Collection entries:
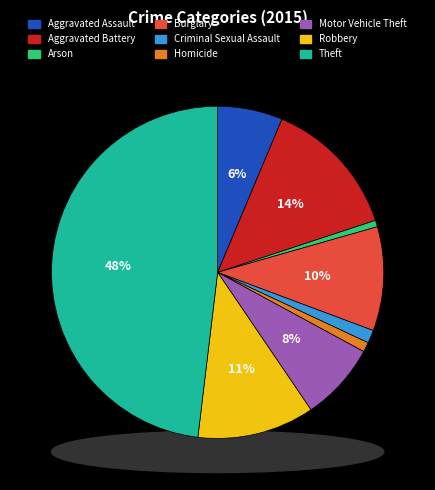

Is there a majority slice in this chart?

No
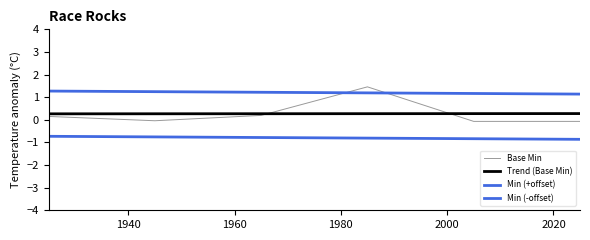

How many lines are shown in the chart?

4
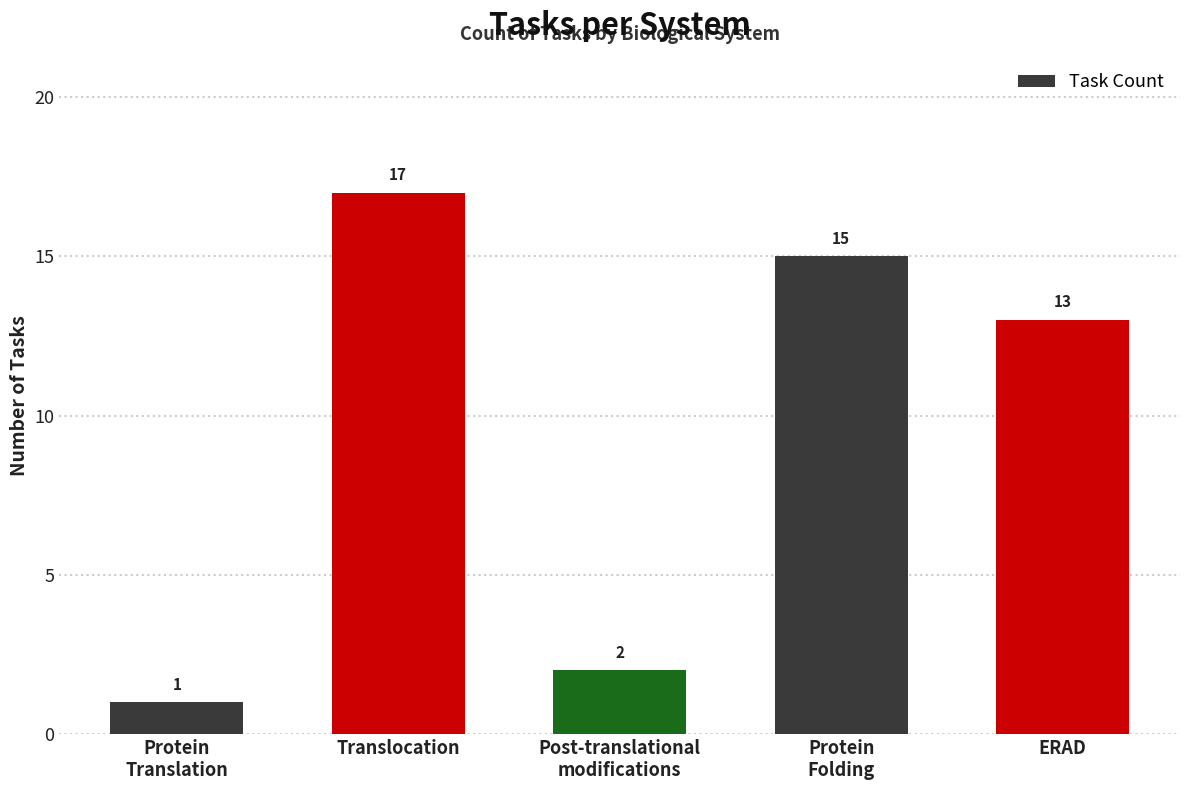

What is the maximum value shown in the chart?

17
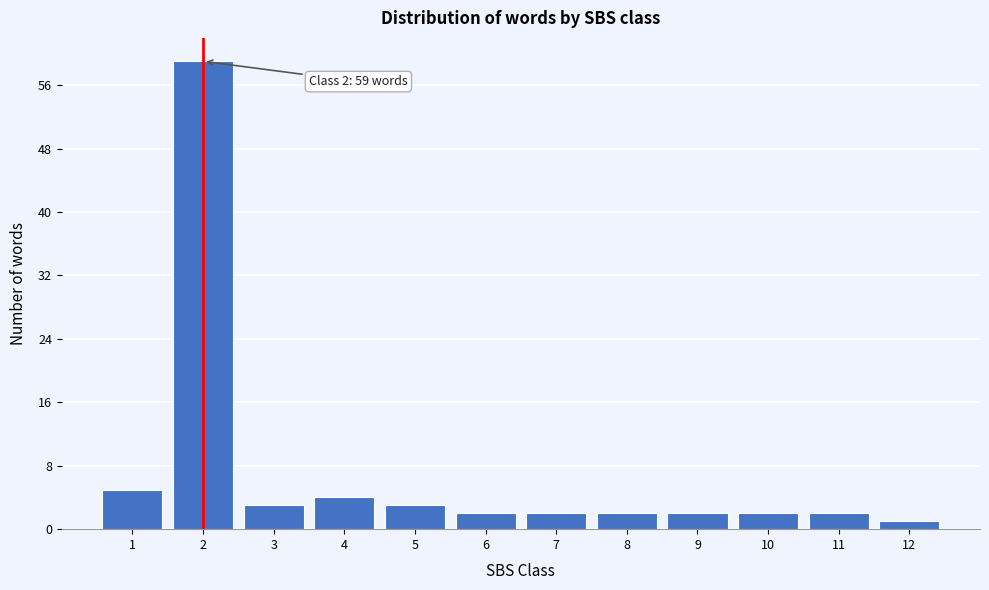

Which range on the x-axis has the tallest bar?

1.5 to 2.5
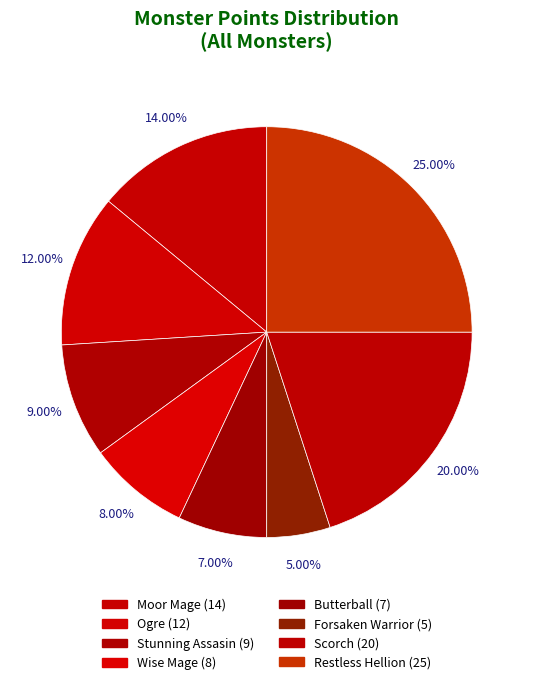

Rank the categories by value from highest to lowest.

Restless Hellion, Scorch, Moor Mage, Ogre, Stunning Assasin, Wise Mage, Butterball, Forsaken Warrior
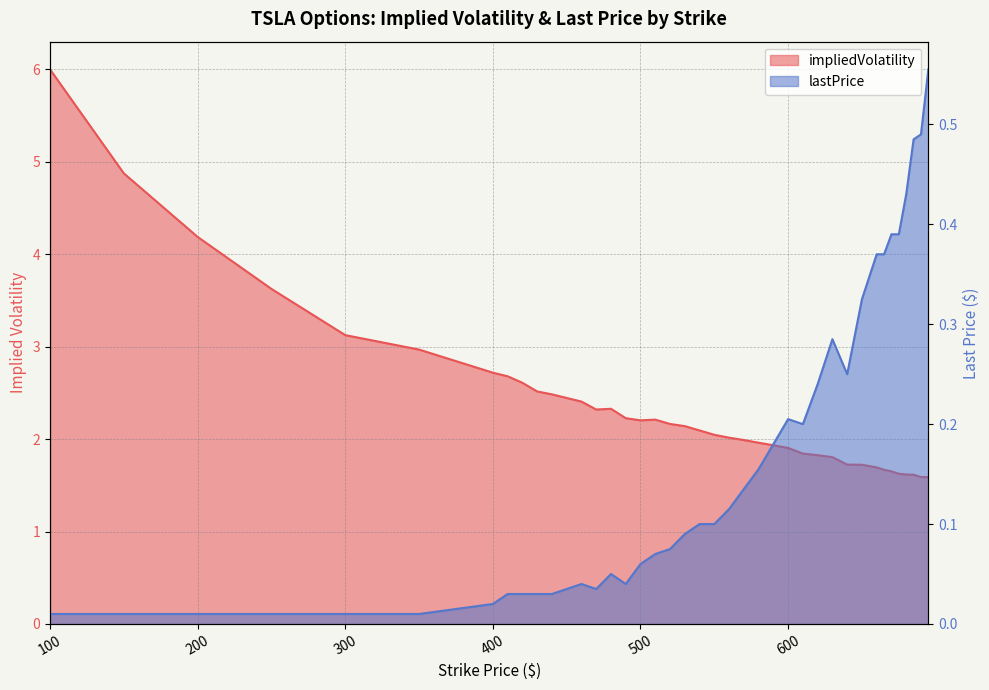

True or false: lastPrice and impliedVolatility intersect in this chart.

False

— Work to complete —
Arrange the lines in the entries above as a numbered list, from the line with "True or false: lastPrice" through the end of the entries, leaving out blank lines.

— Task response —
1. True or false: lastPrice and impliedVolatility intersect in this chart.
2. False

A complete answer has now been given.